There is much of value in the book. High-profile journalists have been interviewed for advice on subjects ranging from feature-writing to interviewing. An excellent (and witty) chapter on court reporting, by former Christchurch Press chief reporter Dave Clarkson, succeeds in making journalism sound like fun – an element mostly lacking elsewhere in the book.
There’s a snappy chapter on police reporting, by Massey University journalism tutors Alan Samson and James Hollings, which again conveys something of the adrenalin buzz of the newsroom. And there are businesslike, no-nonsense contributions by Cathy Strong on radio and TV journalism.
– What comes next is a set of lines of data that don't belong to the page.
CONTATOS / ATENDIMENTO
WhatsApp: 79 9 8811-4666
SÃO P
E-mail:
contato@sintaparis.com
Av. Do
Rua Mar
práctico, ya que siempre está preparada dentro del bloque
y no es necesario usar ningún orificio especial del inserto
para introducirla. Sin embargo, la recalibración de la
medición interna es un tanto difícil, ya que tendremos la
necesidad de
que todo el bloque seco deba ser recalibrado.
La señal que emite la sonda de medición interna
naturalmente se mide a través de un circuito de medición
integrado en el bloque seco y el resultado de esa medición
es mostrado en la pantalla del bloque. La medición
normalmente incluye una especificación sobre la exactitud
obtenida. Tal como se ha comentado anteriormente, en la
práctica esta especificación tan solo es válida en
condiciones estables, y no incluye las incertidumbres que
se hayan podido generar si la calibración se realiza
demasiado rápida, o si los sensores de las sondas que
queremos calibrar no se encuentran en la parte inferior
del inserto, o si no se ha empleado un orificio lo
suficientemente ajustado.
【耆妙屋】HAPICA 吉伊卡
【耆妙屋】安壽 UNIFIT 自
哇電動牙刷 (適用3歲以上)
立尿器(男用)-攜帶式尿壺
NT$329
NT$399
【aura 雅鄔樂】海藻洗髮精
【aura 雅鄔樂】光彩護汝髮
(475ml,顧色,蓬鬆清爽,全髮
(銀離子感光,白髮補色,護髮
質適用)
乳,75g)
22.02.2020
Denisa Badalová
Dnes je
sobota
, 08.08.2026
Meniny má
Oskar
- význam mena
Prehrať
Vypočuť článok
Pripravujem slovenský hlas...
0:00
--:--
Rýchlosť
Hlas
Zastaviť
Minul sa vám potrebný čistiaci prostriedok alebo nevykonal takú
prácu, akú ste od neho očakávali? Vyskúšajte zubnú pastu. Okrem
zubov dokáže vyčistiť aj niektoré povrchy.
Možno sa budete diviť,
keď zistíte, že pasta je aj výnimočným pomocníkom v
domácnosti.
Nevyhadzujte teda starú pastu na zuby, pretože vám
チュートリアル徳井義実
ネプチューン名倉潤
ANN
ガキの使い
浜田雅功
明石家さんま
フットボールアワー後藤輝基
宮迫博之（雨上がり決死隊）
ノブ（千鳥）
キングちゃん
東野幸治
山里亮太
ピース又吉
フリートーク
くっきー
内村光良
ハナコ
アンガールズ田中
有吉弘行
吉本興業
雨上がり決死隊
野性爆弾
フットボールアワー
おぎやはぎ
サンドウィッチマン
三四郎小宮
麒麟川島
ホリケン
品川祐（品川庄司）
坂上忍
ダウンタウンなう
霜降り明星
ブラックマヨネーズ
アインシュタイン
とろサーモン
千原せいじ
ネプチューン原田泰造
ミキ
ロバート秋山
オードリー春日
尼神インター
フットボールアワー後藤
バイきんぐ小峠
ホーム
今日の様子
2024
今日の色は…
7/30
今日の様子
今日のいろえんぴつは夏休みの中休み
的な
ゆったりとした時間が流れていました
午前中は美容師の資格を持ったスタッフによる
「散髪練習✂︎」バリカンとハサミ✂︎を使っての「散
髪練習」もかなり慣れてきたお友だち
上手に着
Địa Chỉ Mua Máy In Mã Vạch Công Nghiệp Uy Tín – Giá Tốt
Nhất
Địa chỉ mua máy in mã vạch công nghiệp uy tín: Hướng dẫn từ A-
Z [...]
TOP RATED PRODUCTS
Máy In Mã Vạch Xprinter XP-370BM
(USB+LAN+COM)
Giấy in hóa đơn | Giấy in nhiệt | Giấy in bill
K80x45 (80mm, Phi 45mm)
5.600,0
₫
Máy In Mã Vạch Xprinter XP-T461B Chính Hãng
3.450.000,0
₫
There is also unintentional humour in a comical chapter in which Massey journalism school head Grant Hannis confidently sets out to demystify numbers and does precisely the opposite. Journalists, who are notoriously maths-shy, will be cross-eyed after a couple of pages. (A more user-friendly chapter in the previous edition, alerting journalists to the common pitfalls of carelessness with numbers, was far more effective.)
But the book lacks the breadth of previous editions. The thoughtful contributions of journalists and ex-journalists such as Al Morrison, John King, Adelia Ferguson and Jan Corbett have inexplicably been dropped, though it would have taken only minimal editing to update them. As it is, Tully spreads himself far too thinly, contributing 12 of the 24 chapters – including one on sports journalism, a field in which he has never been considered a specialist.
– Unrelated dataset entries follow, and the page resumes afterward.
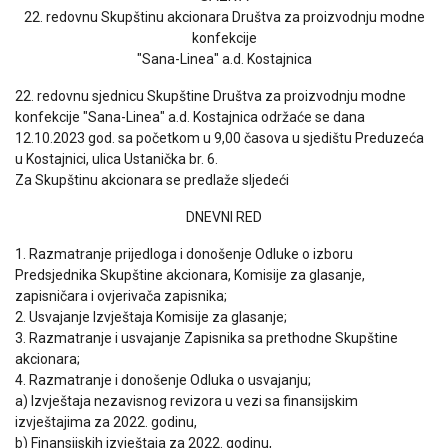
22. redovnu Skupštinu akcionara Društva za proizvodnju modne
konfekcije
"Sana-Linea" a.d. Kostajnica
22. redovnu sjednicu Skupštine Društva za proizvodnju modne
konfekcije "Sana-Linea" a.d. Kostajnica održaće se dana
12.10.2023 god. sa početkom u 9,00 časova u sjedištu Preduzeća
u Kostajnici, ulica Ustanička br. 6.
Za Skupštinu akcionara se predlaže sljedeći
DNEVNI RED
1. Razmatranje prijedloga i donošenje Odluke o izboru
Predsjednika Skupštine akcionara, Komisije za glasanje,
zapisničara i ovjerivača zapisnika;
2. Usvajanje Izvještaja Komisije za glasanje;
3. Razmatranje i usvajanje Zapisnika sa prethodne Skupštine
akcionara;
4. Razmatranje i donošenje Odluka o usvajanju;
a) Izvještaja nezavisnog revizora u vezi sa finansijskim
izvještajima za 2022. godinu,
b) Finansijskih izvještaja za 2022. godinu,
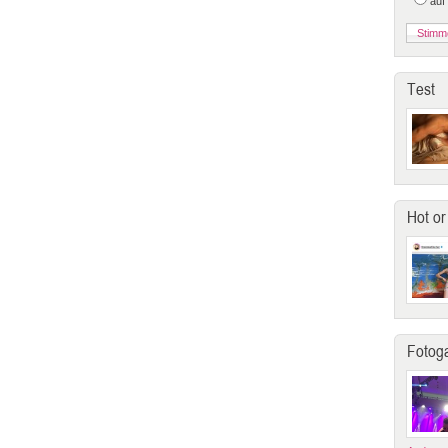
auf
Test
Hot or
Fotoga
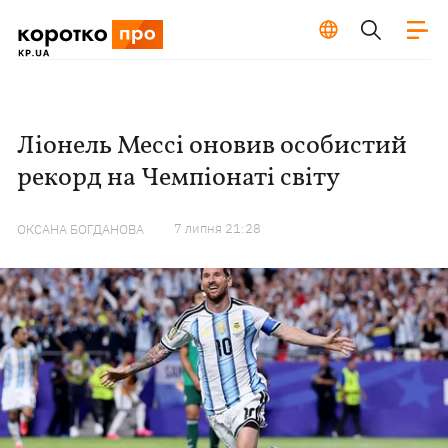
Ліонель Мессі оновив особистий
рекорд на Чемпіонаті світу
7 липня 21:28
ОКСАНА БОГДАНОВА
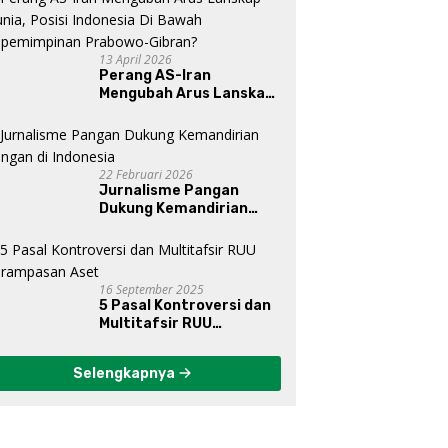
13 April 2026
Perang AS-Iran
Mengubah Arus Lanskap
Dunia, Posisi Indonesia Di
Bawah Kepemimpinan
Prabowo-Gibran?
22 Februari 2026
Jurnalisme Pangan
Dukung Kemandirian
Pangan di Indonesia
16 September 2025
5 Pasal Kontroversi dan
Multitafsir RUU
Perampasan Aset
Selengkapnya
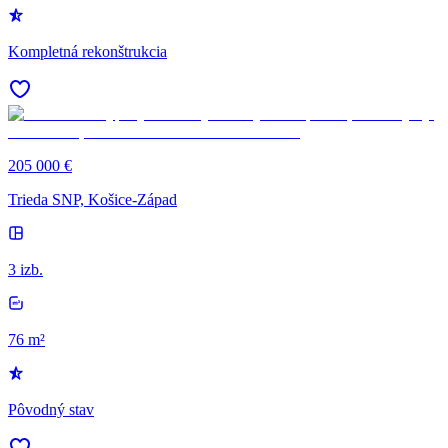
Kompletná rekonštrukcia
205 000 €
Trieda SNP, Košice-Západ
3 izb.
76 m²
Pôvodný stav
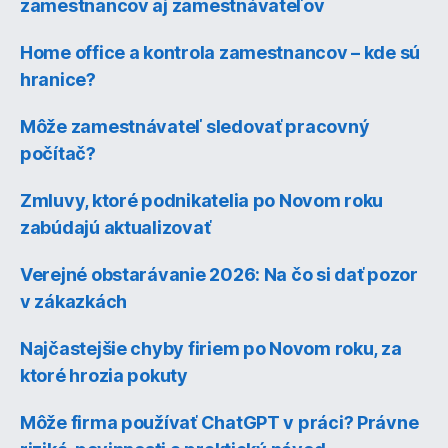
zamestnancov aj zamestnávateľov
Home office a kontrola zamestnancov – kde sú
hranice?
Môže zamestnávateľ sledovať pracovný
počítač?
Zmluvy, ktoré podnikatelia po Novom roku
zabúdajú aktualizovať
Verejné obstarávanie 2026: Na čo si dať pozor
v zákazkách
Najčastejšie chyby firiem po Novom roku, za
ktoré hrozia pokuty
Môže firma používať ChatGPT v práci? Právne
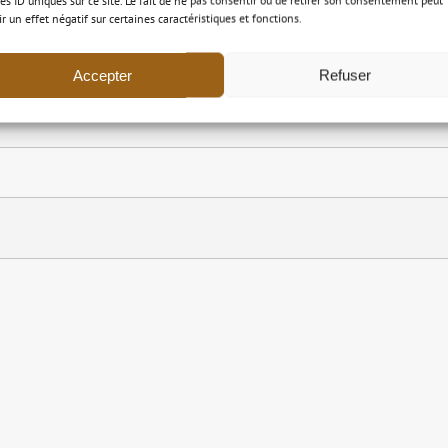
les ID uniques sur ce site. Le fait de ne pas consentir ou de retirer son consentement peut
ir un effet négatif sur certaines caractéristiques et fonctions.
Accepter
Refuser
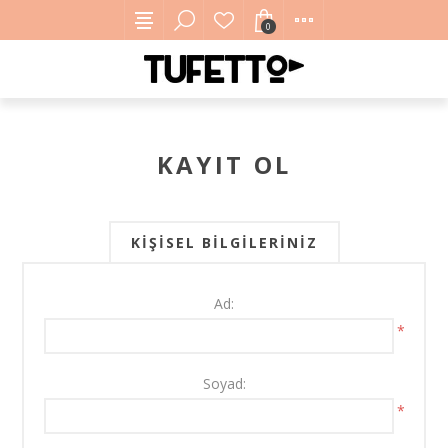
0
KAYIT OL
KIŞISEL BILGILERINIZ
Ad:
*
Soyad:
*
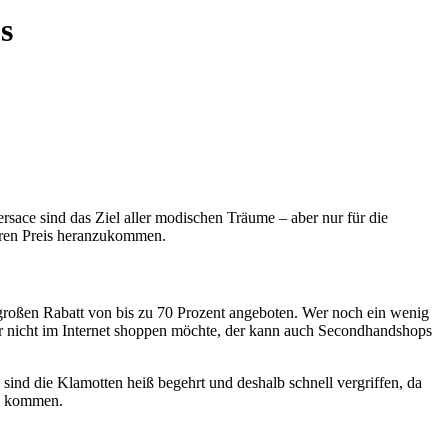
s
rsace sind das Ziel aller modischen Träume – aber nur für die
geren Preis heranzukommen.
großen Rabatt von bis zu 70 Prozent angeboten. Wer noch ein wenig
r nicht im Internet shoppen möchte, der kann auch Secondhandshops
 sind die Klamotten heiß begehrt und deshalb schnell vergriffen, da
zu kommen.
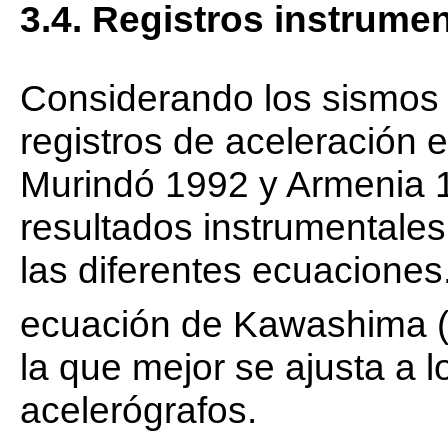
3.4. Registros instrumen
Considerando los sismos 
registros de aceleración e
Murindó 1992 y Armenia 
resultados instrumentales
las diferentes ecuaciones
ecuación de Kawashima 
la que mejor se ajusta a l
acelerógrafos.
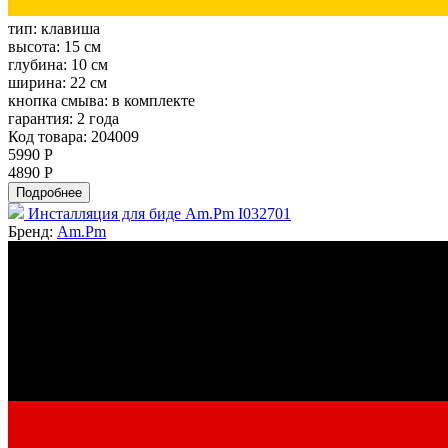
тип:
клавиша
высота:
15 см
глубина:
10 см
ширина:
22 см
кнопка смыва:
в комплекте
гарантия:
2 года
Код товара: 204009
5990 Р
4890 Р
Подробнее
Инсталляция для биде Am.Pm I032701
Бренд:
Am.Pm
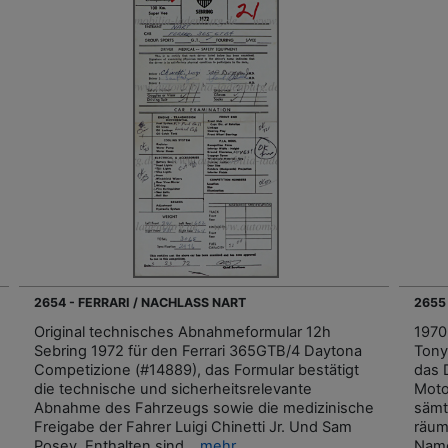
2654 - FERRARI / NACHLASS NART
2655
Original technisches Abnahmeformular 12h
1970
Sebring 1972 für den Ferrari 365GTB/4 Daytona
Tony
Competizione (#14889), das Formular bestätigt
das 
die technische und sicherheitsrelevante
Moto
Abnahme des Fahrzeugs sowie die medizinische
sämt
Freigabe der Fahrer Luigi Chinetti Jr. Und Sam
räum
Posey. Enthalten sind...
mehr
Name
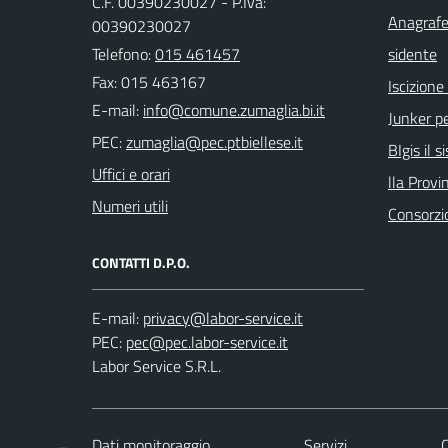
C.F. 00390230027 - P.Iva:
Anagrafe
00390230027
Telefono:
015 461457
sidente
Fax: 015 463167
Iscizion
E-mail:
Junker pe
PEC:
BIgis il 
Uffici e orari
lla Provin
Numeri utili
Consorzi
CONTATTI D.P.O.
E-mail:
PEC:
Labor Service S.R.L.
Dati monitoraggio
Servizi
C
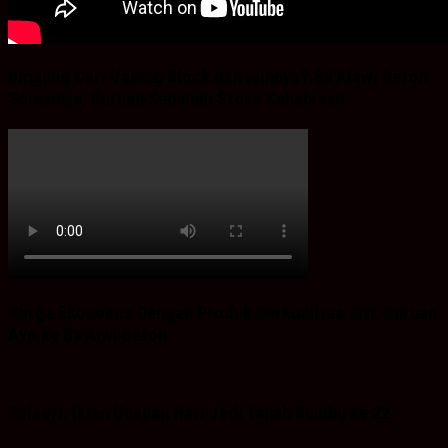
Bingung Cari Vaving Block dan lainnya?.Ba’Alawi Beton
Solusinya, Buruan Sebelum Stoke Kehabisan
Harga Ekonomis Dengan Produk Berkualitas SNI, Buruan
Ayo ke Ba’Alwi Beton
Saladri: Iklan Ucapan Hari Jadi Tanah Bumbu ke 22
Though well regarded as a journalist in his day, Tully has been in academia for 20 years and inevitably it shows. He tends to write in an academic rather than a journalistic style and his emphasis is often on the abstruse and theoretical, drawing on American sources that are of doubtful application here. His “war stories” are tired and too much of his writing consists of analysing current journalism trends rather than offering helpful advice for beginners.
There are also glaring omissions. There are no chapters, for example, on media law or reporting politics – crucial subjects that were covered in the previous edition. There are, however, 10 pages on the importance of the media reflecting cultural diversity.
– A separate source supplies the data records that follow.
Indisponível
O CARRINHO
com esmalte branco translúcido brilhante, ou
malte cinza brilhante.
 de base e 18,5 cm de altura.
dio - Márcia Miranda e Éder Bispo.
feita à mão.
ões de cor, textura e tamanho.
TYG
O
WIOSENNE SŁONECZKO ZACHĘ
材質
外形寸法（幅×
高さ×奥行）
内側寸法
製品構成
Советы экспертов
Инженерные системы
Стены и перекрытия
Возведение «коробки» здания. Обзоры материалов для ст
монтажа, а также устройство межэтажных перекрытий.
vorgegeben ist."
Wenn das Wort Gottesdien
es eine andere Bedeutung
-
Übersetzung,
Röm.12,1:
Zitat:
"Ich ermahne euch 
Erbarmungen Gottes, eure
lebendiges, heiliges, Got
This chapter, again written by Tully, tells us that journalists have an “obligation flowing from the Treaty of Waitangi” to recognise and reflect our bicultural status – a highly contentious proposition – and buys into politically correct silliness about how the media should report issues involving the disabled. (Apparently we must avoid such stereotypes as the “inspirational” story about the athlete who succeeds in spite of a disability, because this might send a “message of pity”.)
But perhaps the saddest failing of the book is that in all its earnestness, it seems to miss the vital message that journalism is the business of telling interesting and important stories, and having a lot of fun in the process. In this respect, too, the previous volume was much more successful.